108                 % (title.split()[0], len(seq), max_len)
109             )
110         #yield title, seq
111         try:
112             yield title, seq
113         except StopIteration:
114             return
115 #    raise StopIteration

Part of me wonders if the "error running HOW" is related to filesize or number of sequences. Their test5.seq works, and an input set of my proteins reduced from regex & HMM searches works, further reduced splitting up the tasks as you described in https://github.com/peterjc/pico_galaxy/issues/24. You first thought it was related to your temp files but ruled out 'user error' on your part of splitting them up. Maybe it is number of sequences per input file? That being said, I also tried running all this in WSL on my windows machine, and my signalP install was giving me error running HOW even on their test.seq which is one sequence, so it could be some combination of environment & input file

Edit: I made a pull request implementing the code I pasted above https://github.com/peterjc/pico_galaxy/pull/38

[peterjc]

Thanks for #38, hopefully that's the Python 3 stuff dealt with.

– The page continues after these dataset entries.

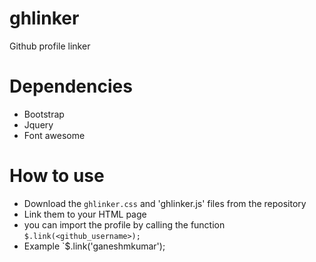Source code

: # ghlinker
Github profile linker

# Dependencies
* Bootstrap
* Jquery
* Font awesome

# How to use
* Download the `ghlinker.css` and 'ghlinker.js' files from the repository
* Link them to your HTML page
* you can import the profile by calling the function
  `$.link(<github_username>);`
* Example
  `$.link('ganeshmkumar');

I doubt we'll solve #24 and the "error running HOW" today :(

Can we close this issue, or do you think the workflow needs updating?

[Neato-Nick]

Nope we can close it! Thank you for all the responses. I doubt I would've gotten through the python stuff if you had asked me to open a new issue with each new error. I really appreciate you working closely with me.